Build an OCR Searchable Archive
What You Will Build
In this tutorial, you will build a searchable archive for scanned or image-based documents. You will upload a document, run OCR, store searchable full-text content, add structured attributes, and query the archive.
This workflow combines:
- Document upload
- OCR processing
- Full-text indexing
- Attributes
- Full-text search
- Raw OpenSearch querying
Before You Begin
Confirm you have:
- A deployed FormKiQ environment.
- OCR and enhanced full-text search capabilities enabled for your environment.
- A JWT access token with permission to create, update, and search documents. See Get a JWT Authentication Token.

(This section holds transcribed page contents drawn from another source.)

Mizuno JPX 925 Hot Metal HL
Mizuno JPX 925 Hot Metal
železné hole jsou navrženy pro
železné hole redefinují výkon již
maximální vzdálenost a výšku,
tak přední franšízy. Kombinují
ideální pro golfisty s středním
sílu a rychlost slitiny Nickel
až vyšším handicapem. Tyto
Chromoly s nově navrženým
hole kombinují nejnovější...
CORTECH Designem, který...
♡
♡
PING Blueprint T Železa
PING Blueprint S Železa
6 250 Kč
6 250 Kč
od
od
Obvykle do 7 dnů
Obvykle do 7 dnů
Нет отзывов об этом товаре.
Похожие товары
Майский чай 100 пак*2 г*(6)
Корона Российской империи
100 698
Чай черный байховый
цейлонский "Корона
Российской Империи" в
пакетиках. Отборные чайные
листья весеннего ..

- cURL or an API client such as Postman.
- Optional: jq for formatting JSON responses.
Variables Used
| Placeholder | Description |
|---|---|
HTTP_API_URL | FormKiQ API endpoint from the CloudFormation stack output, including https://. |
AUTHORIZATION_TOKEN | JWT access token used in the Authorization header. |
SITE_ID | FormKiQ site ID. Use default unless your deployment uses multiple sites. |
DOCUMENT_ID | Document ID returned when the archive document is uploaded. |
The examples below use shell variables. Replace the values before running the commands:
export HTTP_API_URL="https://your-formkiq-api.example.com"
export AUTHORIZATION_TOKEN="your-jwt-access-token"
export SITE_ID="default"
Workflow Overview
- Upload a document with archive metadata.

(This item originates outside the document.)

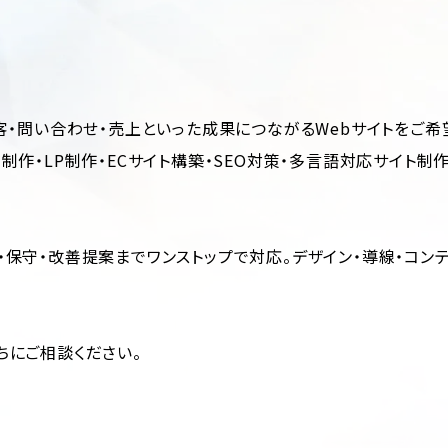
客・問い合わせ・売上といった成果につながるWebサイトをご希
ページ制作・LP制作・ECサイト構築・SEO対策・多言語対応サイ
、運用・保守・改善提案までワンストップで対応。デザイン・導線・
ちにご相談ください。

- Run OCR on the document.
- Retrieve OCR content.
- Add full-text content and attributes.
- Search the archive with
searchFulltext. - Use
queryFulltextfor an advanced OpenSearch query.

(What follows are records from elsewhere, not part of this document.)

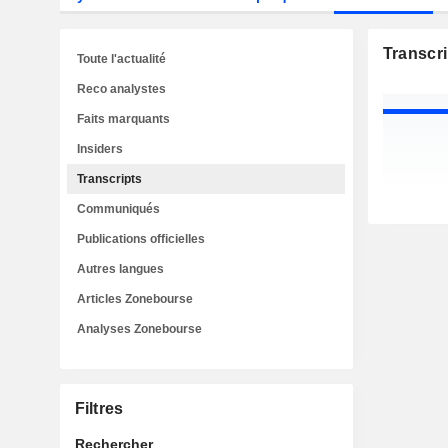
Transcri
Toute l'actualité
Reco analystes
Faits marquants
Insiders
Transcripts
Communiqués
Publications officielles
Autres langues
Articles Zonebourse
Analyses Zonebourse
Filtres
Rechercher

Step 1: Upload an Archive Document
Use POST /documents to create a sample archive document.
curl -X POST "${HTTP_API_URL}/documents?siteId=${SITE_ID}" \
-H "Authorization: ${AUTHORIZATION_TOKEN}" \
-H "Content-Type: application/json" \
-d '{
"path": "archive/invoice-1001.pdf",
"contentType": "application/pdf",
"content": "Invoice 1001 from Acme Corporation for cloud infrastructure services.",
"tags": [
{
"key": "archive",
"value": "true"
}
],
"attributes": [
{
"key": "documentType",
"stringValues": ["invoice"],
"valueType": "STRING"
},
{
"key": "department",
"stringValues": ["finance"],
"valueType": "STRING"
}
]
}'
Set DOCUMENT_ID to the returned document ID.
export DOCUMENT_ID="returned-document-id"
Step 2: Run OCR
Use POST /documents/{documentId}/ocr to request OCR processing.
curl -X POST "${HTTP_API_URL}/documents/${DOCUMENT_ID}/ocr?siteId=${SITE_ID}" \
-H "Authorization: ${AUTHORIZATION_TOKEN}" \
-H "Content-Type: application/json" \
-d '{
"ocrEngine": "TEXTRACT",
"parseTypes": ["TEXT", "FORMS", "TABLES"],
"ocrNumberOfPages": "-1"
}'
OCR processing may run asynchronously depending on the file and module configuration.
Step 3: Retrieve OCR Content
Use GET /documents/{documentId}/ocr to inspect extracted content.
curl -X GET "${HTTP_API_URL}/documents/${DOCUMENT_ID}/ocr?siteId=${SITE_ID}" \
-H "Authorization: ${AUTHORIZATION_TOKEN}"
If the response does not include text yet, wait and retry.